## Problem
Starting with the line that contains "To the nearest" and continuing through the end of the listing, recast each line as a string in a JSON list. Skip blank lines and leave out the pictures.

## Given information
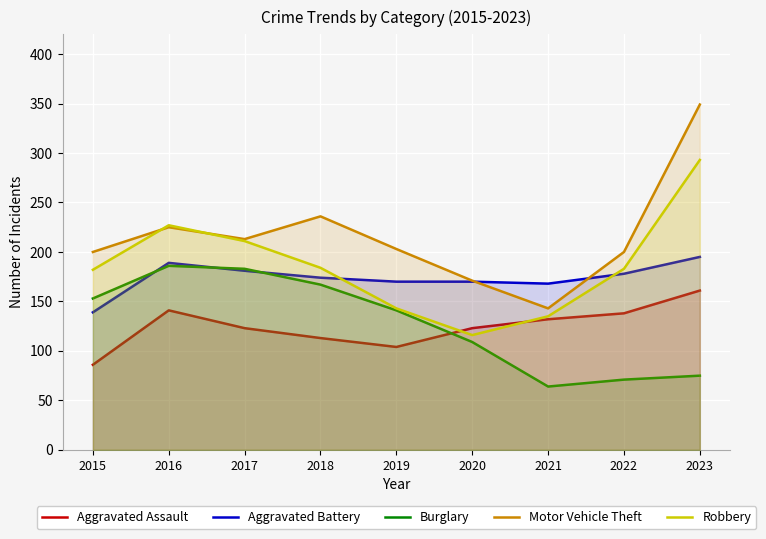

How many series are shown in this chart?

5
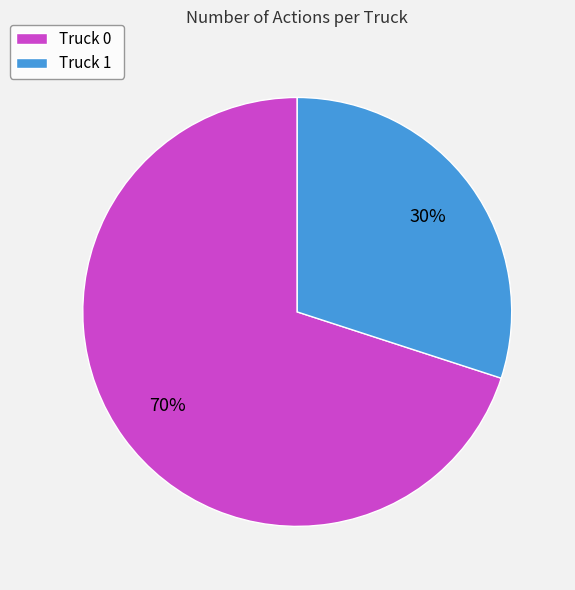

Which category has the smallest portion of the pie?

Truck 1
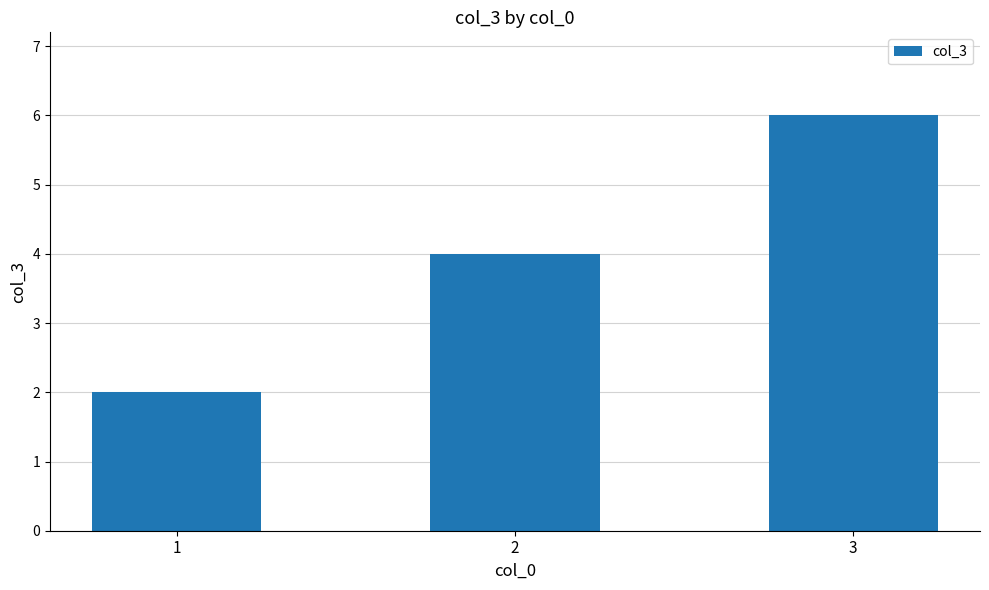

Is it true that the value at 3 is 1?

False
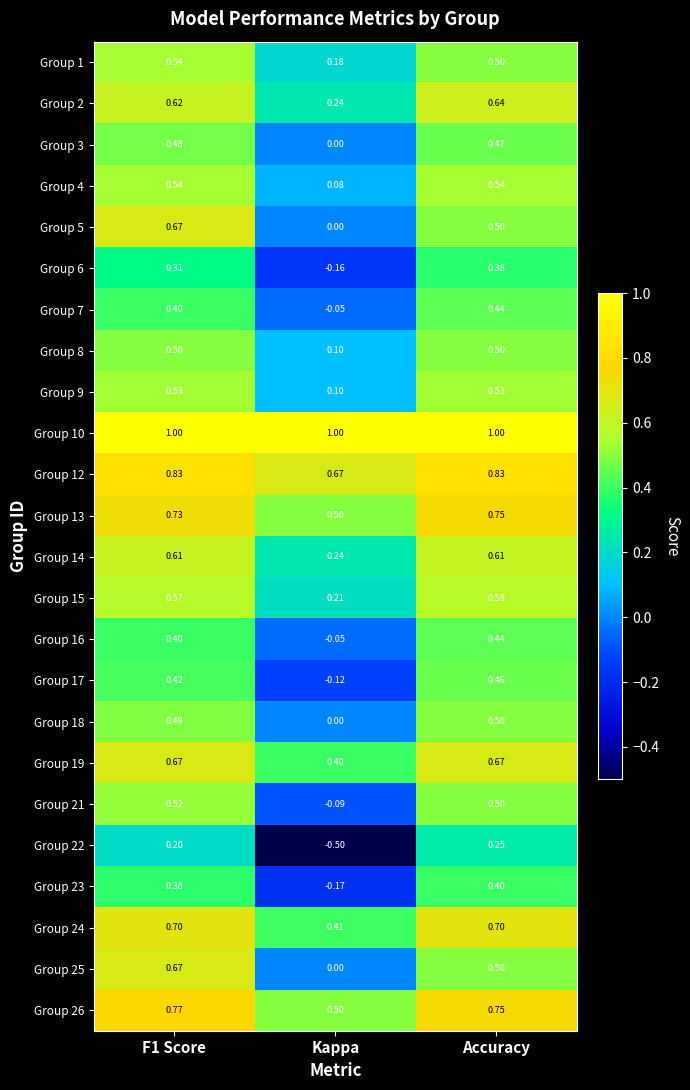

Which series has the largest total across all categories?

Group 10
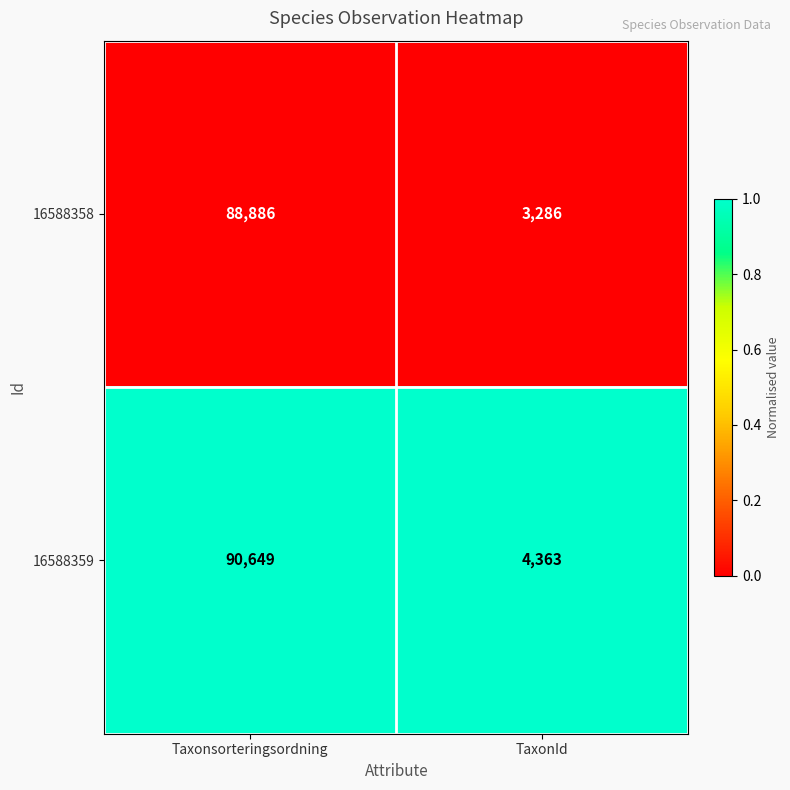

Rank the series by their maximum value, from highest to lowest.

16588359, 16588358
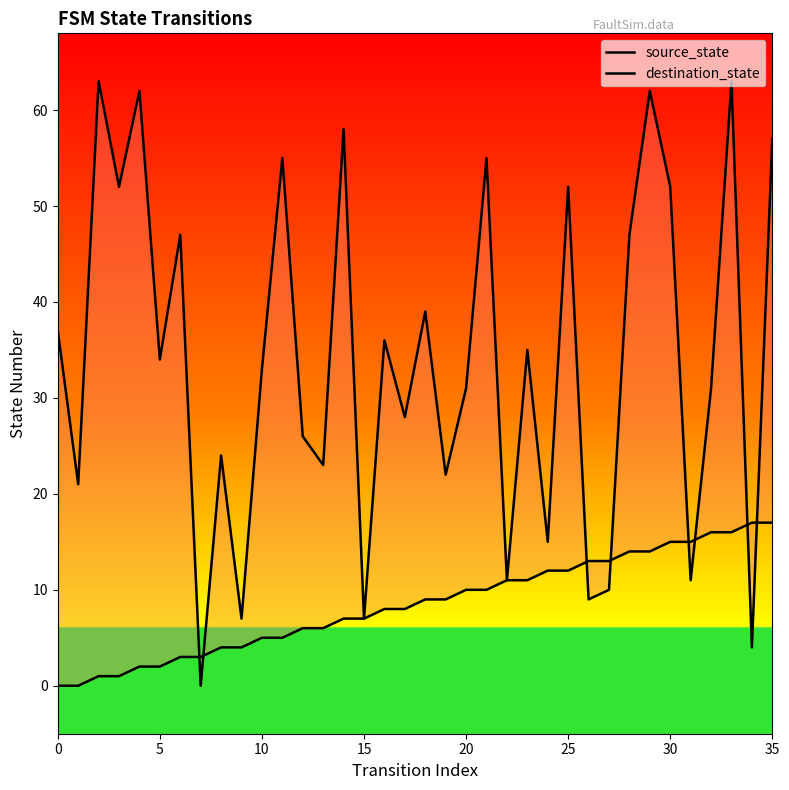

The value of source_state at 15 is 5. True or false?

False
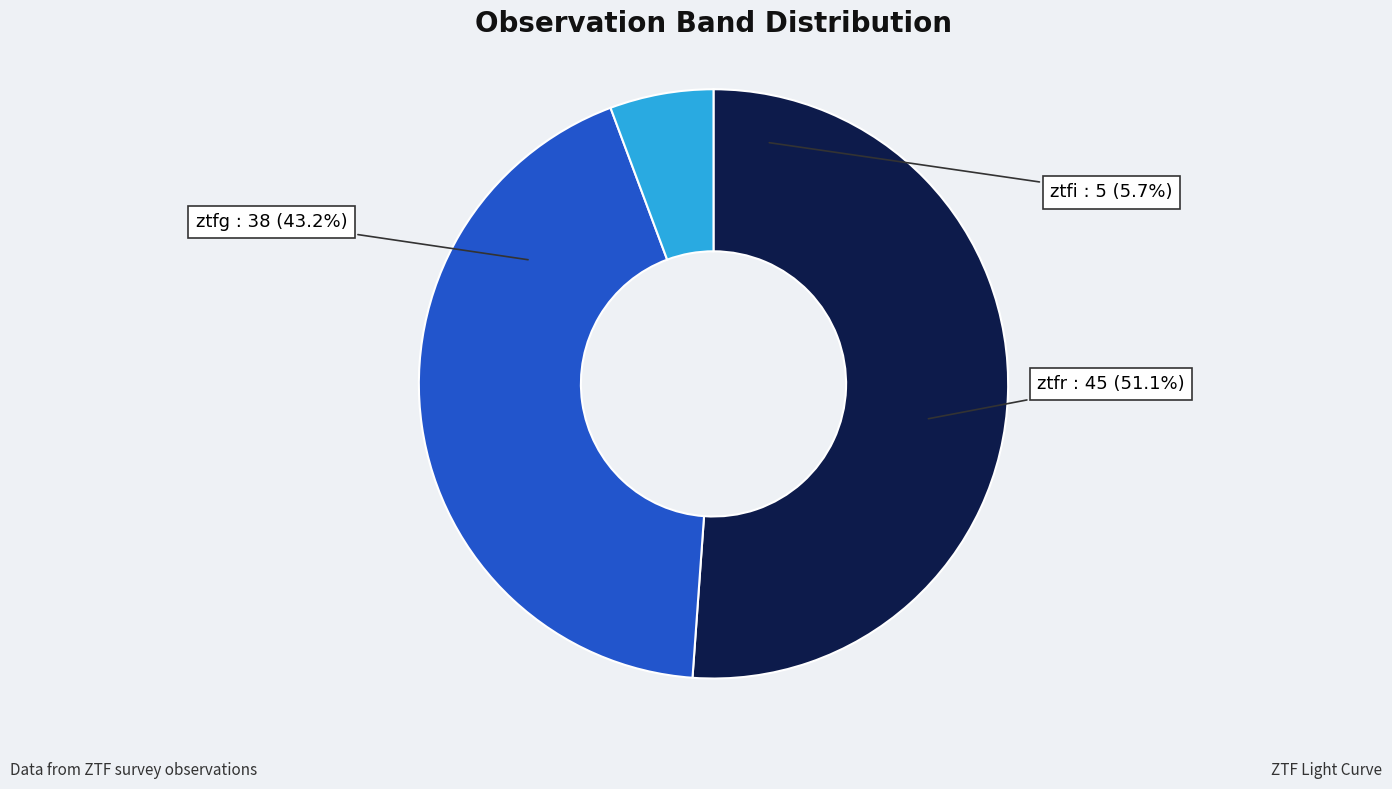

To the nearest percent, what is the average slice percentage?

33%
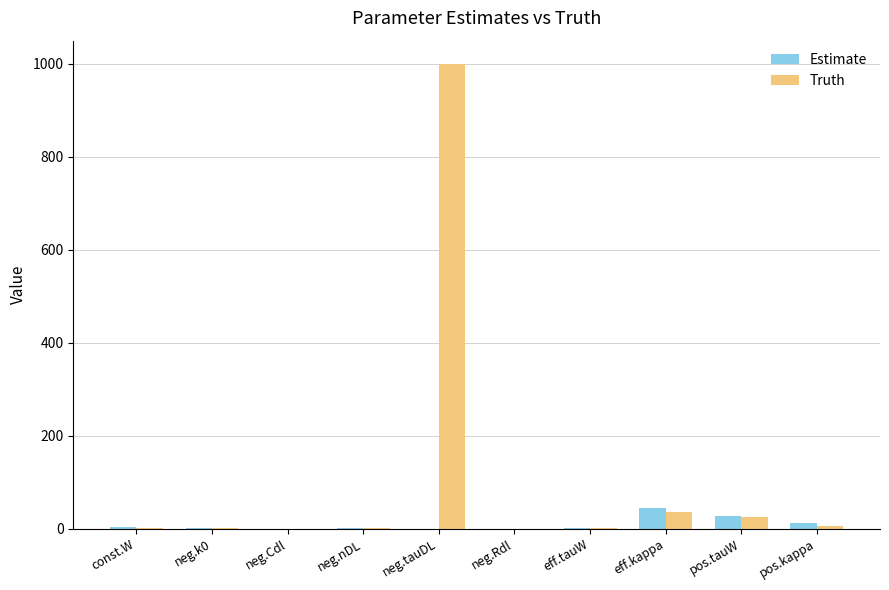

Are the bars horizontal?

No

## Final answer
[
  "To the nearest percent, what is the average slice percentage?",
  "33%",
  "Are the bars horizontal?",
  "No"
]